Apetece-me dissolver as tuas pernas num copo de água e bebê-las. Apetece-me pô-las a desfilar para mim, na minha direcção, infinitamente até que as viesses demolir e apaziguar ao meu lado, num banco justo ao meu ou no meu colo, na minha cama. Para essas pernas, percebo agora, as palavras são curtas.
Para as tuas pernas, se são elas que trazem o teu sorriso e a tua alvura perfumada, construo uma estrada acolchoada, uma via verde para os meus braços, um par de sapatos fáceis de tirar.

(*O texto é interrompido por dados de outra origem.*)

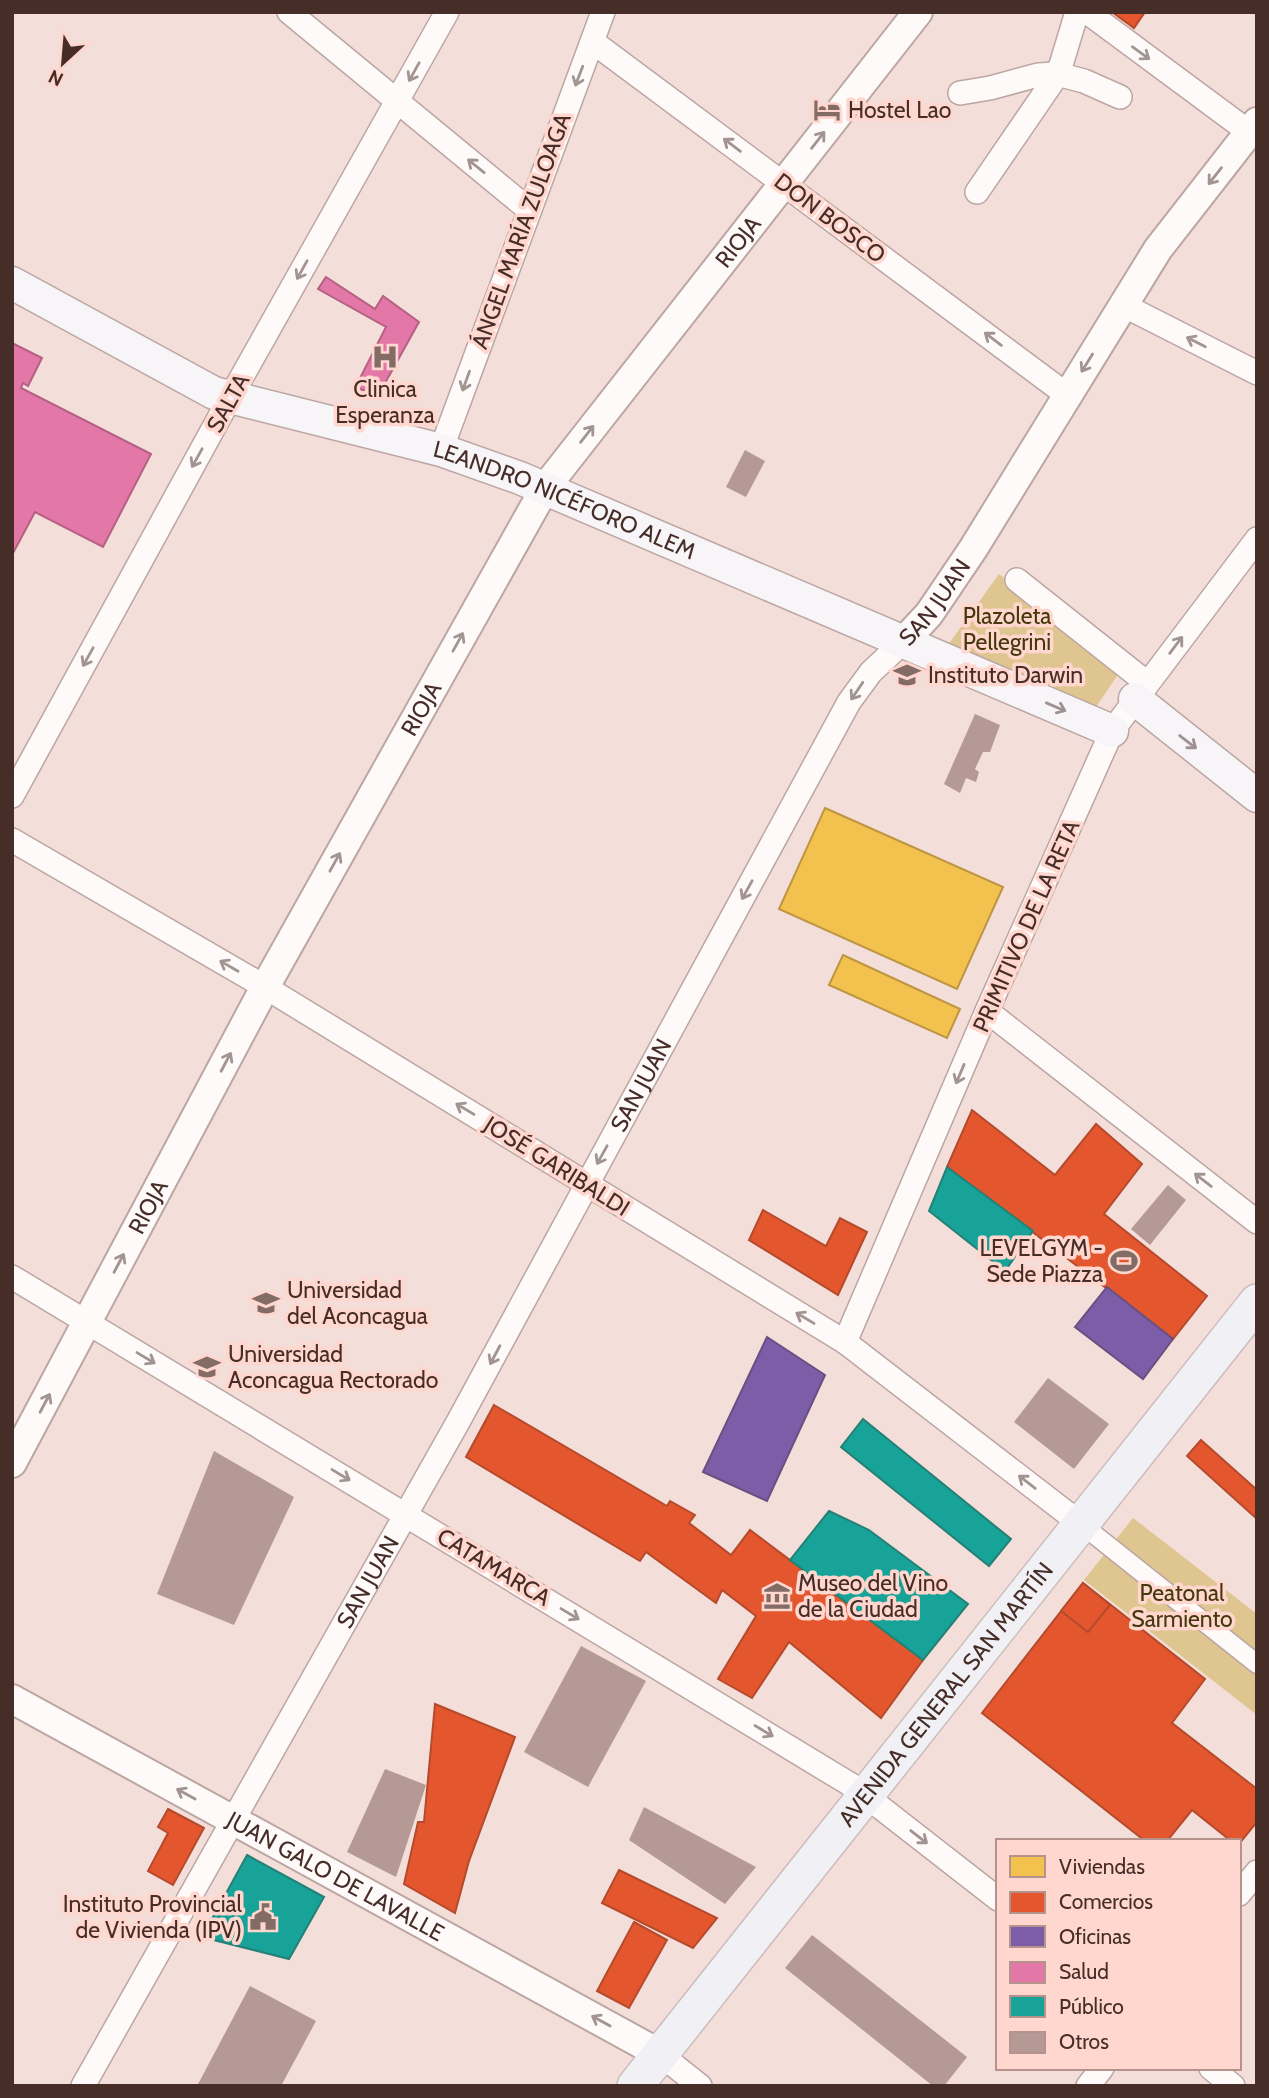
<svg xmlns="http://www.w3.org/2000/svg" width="1269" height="2098" font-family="Cabin,sans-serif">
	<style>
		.green { fill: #dfc58f }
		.homes { fill: #f2c14e; stroke: #be9543; stroke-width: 2 }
		.shops { fill: #e4572e; stroke: #b54a2c; stroke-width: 2 }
		.offices { fill: #7b5ea7; stroke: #6b4f81; stroke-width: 2 }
		.health { fill: #e377a8; stroke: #b46182; stroke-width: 2 }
		.public { fill: #17a398; stroke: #258076; stroke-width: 2 }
		.building { fill: #b59994 }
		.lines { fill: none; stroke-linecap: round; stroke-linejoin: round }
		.pedestrian-casing { stroke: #bba6a2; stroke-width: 21 }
		.minor-casing { stroke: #bba6a2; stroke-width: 26 }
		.tertiary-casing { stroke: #bba6a2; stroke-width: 32 }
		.secondary-casing { stroke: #bba6a2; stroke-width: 35 }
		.primary-casing { stroke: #cbbdbb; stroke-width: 38 }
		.pedestrian { stroke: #fdfaf9; stroke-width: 18 }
		.minor { stroke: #fdfaf9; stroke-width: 23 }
		.tertiary { stroke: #fdfaf9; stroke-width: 28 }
		.secondary { stroke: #f7f5f7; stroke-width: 32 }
		.primary { stroke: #f1f0f4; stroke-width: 35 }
		.oneway { stroke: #a29490 }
		.oneway2 { stroke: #9e9190 }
		.labels { text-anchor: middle; stroke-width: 7; stroke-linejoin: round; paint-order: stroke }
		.poi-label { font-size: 23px; fill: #462d28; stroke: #ffd7cf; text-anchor: start }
		.street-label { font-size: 23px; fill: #462d28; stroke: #ffd7cf }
		.park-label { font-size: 23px; fill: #45380c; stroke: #ffd7cf }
	</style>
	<rect width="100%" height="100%" fill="#f4deda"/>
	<g class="green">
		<path d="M 999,574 L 1121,670 L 1094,710 L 948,645 Z"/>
		<path d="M 1133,1518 L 1257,1614 L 1257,1715 L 1084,1580 Z"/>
	</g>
	<g class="homes">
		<path d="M 825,808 L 1003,887 L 957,989 L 779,909 Z"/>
		<path d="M 843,955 L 960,1009 L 947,1038 L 829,985 Z"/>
	</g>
	<g class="shops">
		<path d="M 1112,12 L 1145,12 L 1134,28 Z"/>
		<path d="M 972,1110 L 1055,1175 L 1096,1124 L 1142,1164 L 1104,1214 L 1207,1296 L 1173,1339 L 947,1167 Z"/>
		<path d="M 763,1210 L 826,1246 L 840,1218 L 867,1232 L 838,1295 L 749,1240 Z"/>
		<path d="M 494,1405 L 667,1506 L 670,1501 L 695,1515 L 689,1523 L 731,1555 L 750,1530 L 923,1660 L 881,1718 L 789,1642 L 752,1698 L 718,1679 L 756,1616 L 722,1590 L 716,1603 L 646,1552 L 640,1561 L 466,1457 Z"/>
		<path d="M 1201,1440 L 1257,1490 L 1257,1519 L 1187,1456 Z"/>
		<path d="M 1083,1583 L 1205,1679 L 1172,1723 L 1257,1789 L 1257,1822 L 1239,1844 L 1239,1841 L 1231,1841 L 1192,1810 L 1167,1841 L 1145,1841 L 982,1713 Z"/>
		<path d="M 1083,1583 L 1110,1605 L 1088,1632 L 1061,1611 Z"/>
		<path d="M 435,1704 L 515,1737 L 469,1861 L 455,1913 L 404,1884 L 418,1822 L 424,1822 Z"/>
		<path d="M 168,1809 L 204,1828 L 173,1885 L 148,1871 L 168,1833 L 158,1827 Z"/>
		<path d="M 619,1870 L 717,1918 L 693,1948 L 602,1903 Z"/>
		<path d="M 634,1922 L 667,1940 L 629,2008 L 597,1991 Z"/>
	</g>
	<g class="offices">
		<path d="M 1107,1287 L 1173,1339 L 1143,1379 L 1075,1327 Z"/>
		<path d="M 767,1337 L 825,1375 L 767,1501 L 703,1472 Z"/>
	</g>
	<g class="health">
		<path d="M 326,277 L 375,309 L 383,296 L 419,322 L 379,394 L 355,388 L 386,327 L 318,289 Z"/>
		<path d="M 12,343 L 42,358 L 28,386 L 23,383 L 21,388 L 151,454 L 103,547 L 35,512 L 12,555 Z"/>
	</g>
	<g class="public">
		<path d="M 947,1167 L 1033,1231 L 1005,1271 L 929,1211 Z"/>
		<path d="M 863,1419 L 1011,1539 L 989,1566 L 841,1447 Z"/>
		<path d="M 829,1511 L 869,1530 L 968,1604 L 923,1660 L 790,1560 Z"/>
		<path d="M 247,1855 L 324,1897 L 289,1959 L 202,1937 Z"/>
	</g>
	<g class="building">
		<path d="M 745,450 L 765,461 L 746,497 L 726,487 Z"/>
		<path d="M 975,714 L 1000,725 L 990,752 L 983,752 L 975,769 L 979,772 L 976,782 L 966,778 L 960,793 L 944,784 Z"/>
		<path d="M 1168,1185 L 1186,1200 L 1150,1245 L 1131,1229 Z"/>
		<path d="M 1048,1378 L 1109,1424 L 1074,1469 L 1014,1422 Z"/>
		<path d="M 214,1451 L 294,1497 L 234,1625 L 157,1594 Z"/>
		<path d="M 581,1646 L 646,1681 L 588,1787 L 524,1752 Z"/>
		<path d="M 385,1769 L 426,1785 L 396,1877 L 347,1852 Z"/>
		<path d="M 644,1807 L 756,1867 L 725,1904 L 629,1840 Z"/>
		<path d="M 812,1935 L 967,2057 L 944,2086 L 933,2086 L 785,1968 Z"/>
		<path d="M 250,1986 L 316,2021 L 281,2086 L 197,2086 Z"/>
	</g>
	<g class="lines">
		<defs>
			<path id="pedestrian" d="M 1081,1524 L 1257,1664"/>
			<g id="minor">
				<path d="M 289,12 L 528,209"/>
				<path d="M 1087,12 L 1249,132"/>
				<path d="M 593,42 L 1067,395"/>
				<path d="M 960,93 L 990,88 L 1038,75 L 1057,74 L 1084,81 L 1120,97"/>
				<path d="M 977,192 L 1053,81 L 1061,65 L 1077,12"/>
				<path d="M 1123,305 L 1257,373"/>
				<path d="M 441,450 L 603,12"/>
				<path d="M 1017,580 L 1147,683"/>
				<path d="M 12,796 L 230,398 L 447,12"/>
				<path d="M 12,840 L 265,987 L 845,1342 L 1081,1524"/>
				<path d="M 987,1011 L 1257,1222"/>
				<path d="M 12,1277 L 853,1786 L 998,1899"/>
				<path d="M 845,1342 L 987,1011 L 1112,731 L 1257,539"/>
				<path d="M 1239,1894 L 1257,1872"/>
				<path d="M 660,2054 L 700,2086"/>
				<path d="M 1211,2068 L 1233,2086"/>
				<path id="s1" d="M 83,2086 L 458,1422 L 849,702 L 871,672 L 903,642"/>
				<path d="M 1088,2086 L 1102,2068"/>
			</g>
			<g id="tertiary">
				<path id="s2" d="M 903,642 L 929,614 L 973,549 L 1158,249 L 1257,122"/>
				<path id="s3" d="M 12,1463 L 265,987 L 545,488 L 918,12"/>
				<path id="s4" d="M 12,1699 L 660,2054"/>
			</g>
			<g id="secondary">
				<path id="s5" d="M 12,283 L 214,393 L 441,450 L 520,478 L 1112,731"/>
				<path d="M 1135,699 L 1257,796"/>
			</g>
			<g id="primary">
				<path id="s6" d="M 635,2086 L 1257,1302"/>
			</g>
		</defs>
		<use href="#pedestrian" class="pedestrian-casing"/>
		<use href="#minor" class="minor-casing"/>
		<use href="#tertiary" class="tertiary-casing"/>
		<use href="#secondary" class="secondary-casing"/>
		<use href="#primary" class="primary-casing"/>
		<use href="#pedestrian" class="pedestrian"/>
		<use href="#minor" class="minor"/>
		<use href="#tertiary" class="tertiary"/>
		<use href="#secondary" class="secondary"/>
		<use href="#primary" class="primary"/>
	</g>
	<defs><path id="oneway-shaft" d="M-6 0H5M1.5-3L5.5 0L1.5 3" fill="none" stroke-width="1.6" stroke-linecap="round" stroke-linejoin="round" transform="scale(1.75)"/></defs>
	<g class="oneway">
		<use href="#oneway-shaft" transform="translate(1141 53) rotate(36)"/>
		<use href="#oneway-shaft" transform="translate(414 72) rotate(119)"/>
		<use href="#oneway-shaft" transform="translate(579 76) rotate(111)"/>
		<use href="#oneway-shaft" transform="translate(818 140) rotate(-52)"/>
		<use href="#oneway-shaft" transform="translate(732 145) rotate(-143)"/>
		<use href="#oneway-shaft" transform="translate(476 166) rotate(-141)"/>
		<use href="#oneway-shaft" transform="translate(1215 176) rotate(128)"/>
		<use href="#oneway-shaft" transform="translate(302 270) rotate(119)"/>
		<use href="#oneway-shaft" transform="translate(993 339) rotate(-143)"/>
		<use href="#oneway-shaft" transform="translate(1196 342) rotate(-153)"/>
		<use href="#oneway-shaft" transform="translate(1087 363) rotate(122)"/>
		<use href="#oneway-shaft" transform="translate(466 381) rotate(110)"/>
		<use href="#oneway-shaft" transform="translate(587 434) rotate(-52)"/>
		<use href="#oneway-shaft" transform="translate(197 458) rotate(119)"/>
		<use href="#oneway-shaft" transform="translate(458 642) rotate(-61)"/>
		<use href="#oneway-shaft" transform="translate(1176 645) rotate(-53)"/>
		<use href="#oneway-shaft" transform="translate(88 657) rotate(119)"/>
		<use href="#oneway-shaft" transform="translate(857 691) rotate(124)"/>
		<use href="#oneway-shaft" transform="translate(335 862) rotate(-61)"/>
		<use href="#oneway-shaft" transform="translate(747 890) rotate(119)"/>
		<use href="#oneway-shaft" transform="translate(229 966) rotate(-150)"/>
		<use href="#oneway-shaft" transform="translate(226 1062) rotate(-62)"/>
		<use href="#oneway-shaft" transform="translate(960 1074) rotate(113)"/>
		<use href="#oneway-shaft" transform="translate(465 1109) rotate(-149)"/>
		<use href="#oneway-shaft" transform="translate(602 1155) rotate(119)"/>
		<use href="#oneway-shaft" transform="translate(1203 1180) rotate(-142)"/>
		<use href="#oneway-shaft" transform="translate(119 1263) rotate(-62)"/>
		<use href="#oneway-shaft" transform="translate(805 1318) rotate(-149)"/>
		<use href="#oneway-shaft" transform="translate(495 1355) rotate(118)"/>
		<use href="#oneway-shaft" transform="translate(146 1358) rotate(31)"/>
		<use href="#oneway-shaft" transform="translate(45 1403) rotate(-62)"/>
		<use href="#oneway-shaft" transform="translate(341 1475) rotate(31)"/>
		<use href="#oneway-shaft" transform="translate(1027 1482) rotate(-142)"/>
		<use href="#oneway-shaft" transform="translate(570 1614) rotate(31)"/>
		<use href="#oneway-shaft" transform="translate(764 1731) rotate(31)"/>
		<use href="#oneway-shaft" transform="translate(186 1794) rotate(-151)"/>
		<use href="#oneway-shaft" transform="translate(919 1837) rotate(38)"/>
		<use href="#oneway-shaft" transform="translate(601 2021) rotate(-151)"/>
	</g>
	<g class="oneway2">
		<use href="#oneway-shaft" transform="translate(1056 707) rotate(23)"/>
		<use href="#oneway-shaft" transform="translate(1188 742) rotate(38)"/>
	</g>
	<defs>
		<symbol id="hotel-bare" viewBox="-9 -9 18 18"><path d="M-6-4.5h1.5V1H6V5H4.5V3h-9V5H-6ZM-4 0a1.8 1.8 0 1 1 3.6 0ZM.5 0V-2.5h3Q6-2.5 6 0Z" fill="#836b66" stroke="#ffd7cf" stroke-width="2.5" paint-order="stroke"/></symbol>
		<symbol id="hospital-bare" viewBox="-9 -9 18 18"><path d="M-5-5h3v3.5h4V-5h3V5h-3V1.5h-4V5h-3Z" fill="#836b66" stroke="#ffd7cf" stroke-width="2.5" paint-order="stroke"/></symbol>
		<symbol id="university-bare" viewBox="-9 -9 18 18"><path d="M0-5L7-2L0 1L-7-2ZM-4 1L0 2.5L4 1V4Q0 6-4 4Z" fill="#836b66" stroke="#ffd7cf" stroke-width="2.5" paint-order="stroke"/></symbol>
		<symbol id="stadium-bare" viewBox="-9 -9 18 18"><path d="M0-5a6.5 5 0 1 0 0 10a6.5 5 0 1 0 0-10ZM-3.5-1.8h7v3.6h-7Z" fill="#836b66" stroke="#ffd7cf" stroke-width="2.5" paint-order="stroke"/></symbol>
		<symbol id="museum-bare" viewBox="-9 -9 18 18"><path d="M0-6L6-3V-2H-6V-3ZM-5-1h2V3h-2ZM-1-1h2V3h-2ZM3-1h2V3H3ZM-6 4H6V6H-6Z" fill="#836b66" stroke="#ffd7cf" stroke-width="2.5" paint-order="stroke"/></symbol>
		<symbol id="civic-bare" viewBox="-9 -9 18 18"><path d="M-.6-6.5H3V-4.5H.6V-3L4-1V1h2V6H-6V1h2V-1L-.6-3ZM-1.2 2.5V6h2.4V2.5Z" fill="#836b66" stroke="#ffd7cf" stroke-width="2.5" paint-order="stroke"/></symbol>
	</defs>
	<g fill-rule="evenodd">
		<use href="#hotel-bare" x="808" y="91" width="38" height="38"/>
		<use href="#hospital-bare" x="366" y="338" width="38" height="38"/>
		<use href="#university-bare" x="888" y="656" width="38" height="38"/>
		<use href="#stadium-bare" x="1105" y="1242" width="38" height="38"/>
		<use href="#university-bare" x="247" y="1284" width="38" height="38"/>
		<use href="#university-bare" x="188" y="1348" width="38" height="38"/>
		<use href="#museum-bare" x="758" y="1577" width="38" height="38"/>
		<use href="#civic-bare" x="244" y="1898" width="38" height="38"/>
	</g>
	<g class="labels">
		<g class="poi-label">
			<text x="848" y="118">Hostel Lao</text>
			<text x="385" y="397" text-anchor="middle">Clinica<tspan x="385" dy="26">Esperanza</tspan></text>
			<text x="928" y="683">Instituto Darwin</text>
			<text x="1103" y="1256" text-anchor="end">LEVELGYM -<tspan x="1103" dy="26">Sede Piazza</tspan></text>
			<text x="287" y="1298">Universidad<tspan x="287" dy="26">del Aconcagua</tspan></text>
			<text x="228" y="1362">Universidad<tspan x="228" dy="26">Aconcagua Rectorado</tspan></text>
			<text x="798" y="1591">Museo del Vino<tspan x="798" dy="26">de la Ciudad</tspan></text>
			<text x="242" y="1912" text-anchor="end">Instituto Provincial<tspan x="242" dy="26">de Vivienda (IPV)</tspan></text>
		</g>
		<g class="street-label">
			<text transform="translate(830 218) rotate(37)" y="8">DON BOSCO</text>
			<text transform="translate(521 231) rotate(-70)" y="8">ÁNGEL MARÍA ZULOAGA</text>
			<text dy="8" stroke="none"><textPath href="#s3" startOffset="1424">RIOJA</textPath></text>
			<text transform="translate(228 403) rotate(-61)" y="8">SALTA</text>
			<text dy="8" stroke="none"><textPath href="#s5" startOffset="597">LEANDRO NICÉFORO ALEM</textPath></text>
			<text dy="8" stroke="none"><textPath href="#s2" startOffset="51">SAN JUAN</textPath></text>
			<text dy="8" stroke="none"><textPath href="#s3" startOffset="858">RIOJA</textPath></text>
			<text transform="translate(1026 926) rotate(-66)" y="8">PRIMITIVO DE LA RETA</text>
			<text dy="8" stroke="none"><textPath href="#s1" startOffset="1146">SAN JUAN</textPath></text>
			<text transform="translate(557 1166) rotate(32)" y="8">JOSÉ GARIBALDI</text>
			<text dy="8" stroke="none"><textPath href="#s3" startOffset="290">RIOJA</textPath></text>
			<text transform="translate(494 1567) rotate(31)" y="8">CATAMARCA</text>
			<text dy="8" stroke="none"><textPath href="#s1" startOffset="579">SAN JUAN</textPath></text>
			<text dy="8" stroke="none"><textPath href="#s6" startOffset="500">AVENIDA GENERAL SAN MARTÍN</textPath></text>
			<text dy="8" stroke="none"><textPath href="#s4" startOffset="369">JUAN GALO DE LAVALLE</textPath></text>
		</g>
		<g class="park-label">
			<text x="1007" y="624">Plazoleta<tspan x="1007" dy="26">Pellegrini</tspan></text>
			<text x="1182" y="1601">Peatonal<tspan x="1182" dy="26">Sarmiento</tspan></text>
		</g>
	</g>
	<rect width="1269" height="2098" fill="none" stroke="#462d28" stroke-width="28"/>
	<rect x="996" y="1839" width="245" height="231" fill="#ffd7cf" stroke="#b5938c" stroke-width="2"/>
	<rect x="1010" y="1856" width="35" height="21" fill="#f2c14e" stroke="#b5938c" stroke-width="2"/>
	<text x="1059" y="1874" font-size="21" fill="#462d28">Viviendas</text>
	<rect x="1010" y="1892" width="35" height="21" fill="#e4572e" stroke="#b5938c" stroke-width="2"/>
	<text x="1059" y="1909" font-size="21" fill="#462d28">Comercios</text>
	<rect x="1010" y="1926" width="35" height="21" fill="#7b5ea7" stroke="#b5938c" stroke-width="2"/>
	<text x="1059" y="1944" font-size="21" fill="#462d28">Oficinas</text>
	<rect x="1010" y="1962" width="35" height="21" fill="#e377a8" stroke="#b5938c" stroke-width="2"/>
	<text x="1059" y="1979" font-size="21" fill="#462d28">Salud</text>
	<rect x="1010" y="1996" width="35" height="21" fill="#17a398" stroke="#b5938c" stroke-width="2"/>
	<text x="1059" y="2014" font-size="21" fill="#462d28">Público</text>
	<rect x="1010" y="2032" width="35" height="21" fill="#b59994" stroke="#b5938c" stroke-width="2"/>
	<text x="1059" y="2049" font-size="21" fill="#462d28">Otros</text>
	<g transform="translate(63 63) rotate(206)" stroke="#ffd7cf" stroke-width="5" paint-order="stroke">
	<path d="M0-5L12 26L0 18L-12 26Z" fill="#462d28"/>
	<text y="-10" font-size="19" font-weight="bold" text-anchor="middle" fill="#462d28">N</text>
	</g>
</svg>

Podes vir quando quiseres, traz tudo o que é teu e não deixes as pernas à porta, eu e elas temos conversa para pôr em dia.

9 de março de 2014

As maestrinas

Dá para acertar o relógio por vós minhas almas, minhas musas, meus amores. Podia saber que hora é precisamente esta só pela simples duração do abraço que vós me haveis dado colectivamente naquele dia em que tanto dele precisava. É bom ter assim algo com que contar. Sois como maestrinas unissonas que me organizam a orquestra e me sincronizam os ritmos. Todos estes chinfrins dentro de mim só saem ordenados porque vos tenho a vós ao leme.
Assim tanto que vos devo e tanto falho em devolver, porque me parece que nem em dobro ficaria a dívida desta sanidade feliz que me dais paga, por todo este amor que me sossega. Esta constância em saber que quanto mais alto o trapézio mais resistente a rede que me aguarda, a doce crença que em cada esquina tenho um par de olhos por cima do meu ombro a olhar para a frente, a impelir o meu risco calculado, esta minha forma consciente de ser louco e não me preocupar com isso.
A vós, maestrinas desta minha desmesurada Primavera, ensaiadoras deste meu folclore moderno, encenadoras desta obra prima de três paredes só, uma ovação de pé e um agradecimento que durem dois séculos. Sem reservas e sem medos, sou vosso para sempre. É tudo que posso dar, esta vida inteira que tanto me coloris de ventos e flores, na duração de três mil abraços cá dos nossos.